Object state change records
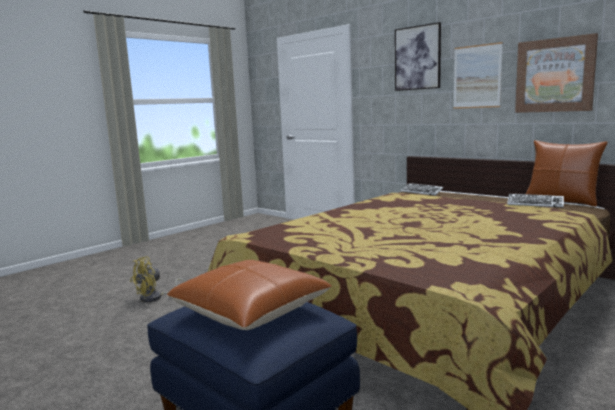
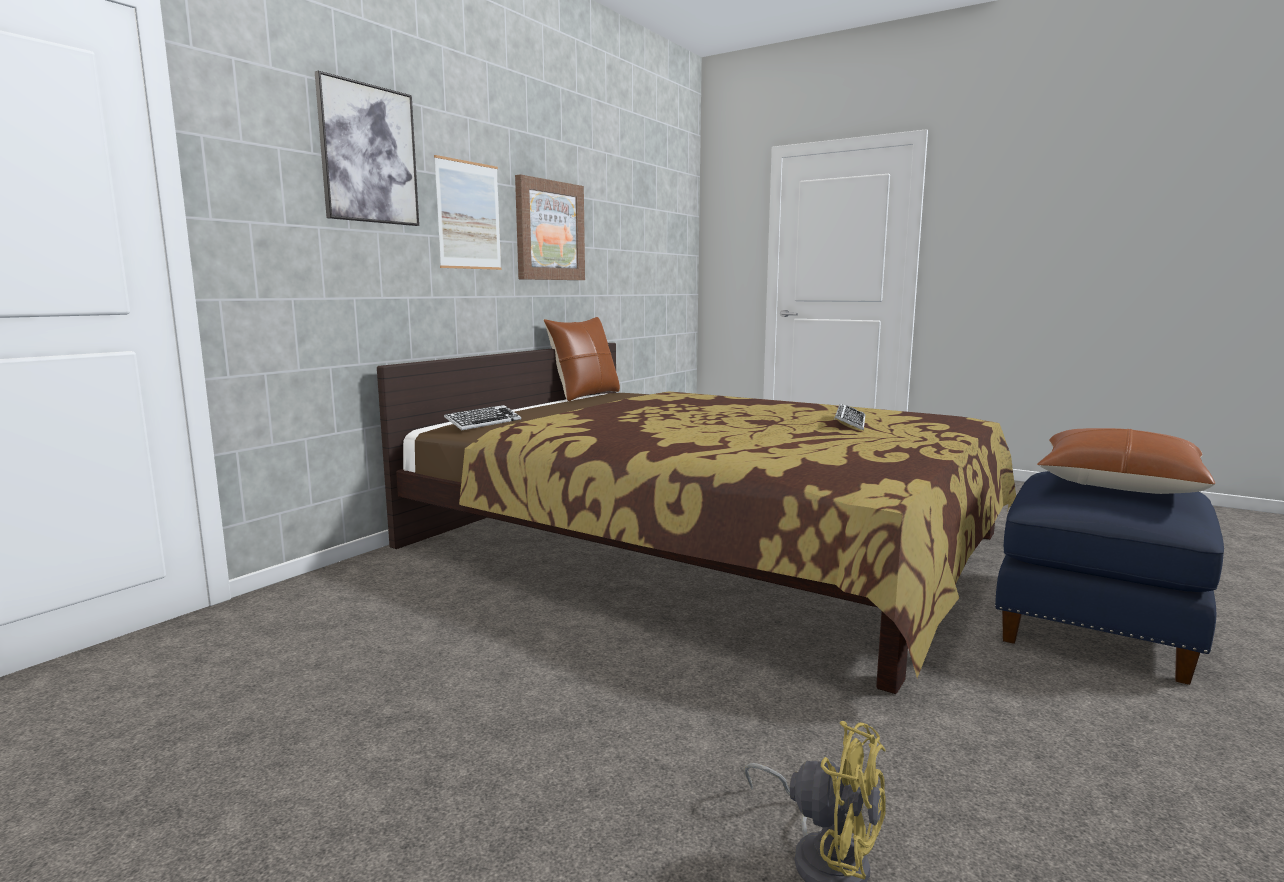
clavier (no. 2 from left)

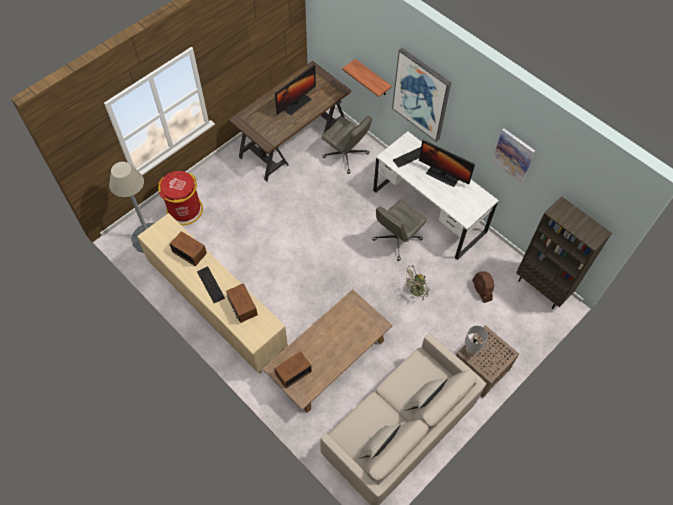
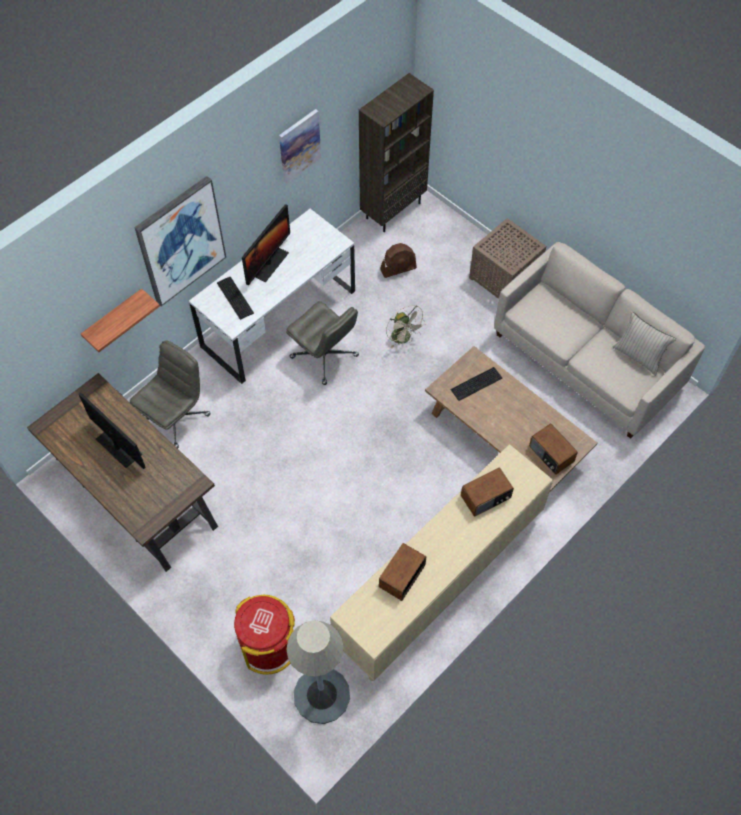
clavier (no. 2 from left)
coussin [beige] (no. 2 from left in the first image)
lampe de table [gris]

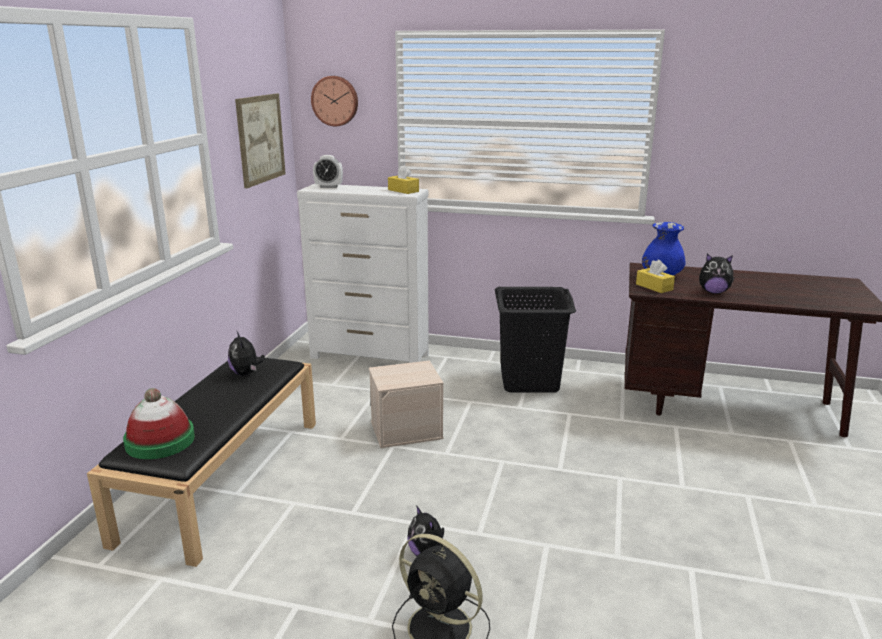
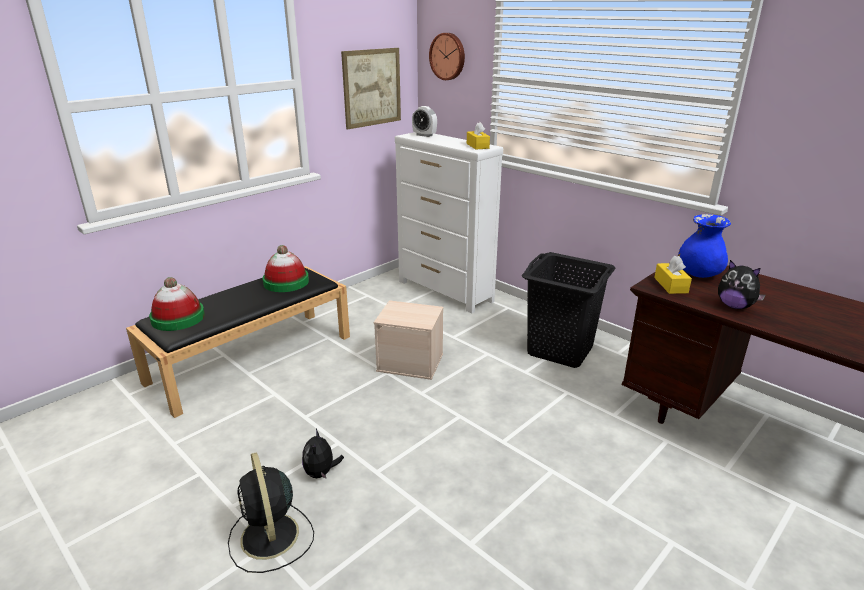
chapeau (no. 2 from left)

■ **BRIEF**
In the records above, find each line with the word "from" and copy it.

■ **WORKED SOLUTION**
clavier (no. 2 from left)
clavier (no. 2 from left)
coussin [beige] (no. 2 from left in the first image)
chapeau (no. 2 from left)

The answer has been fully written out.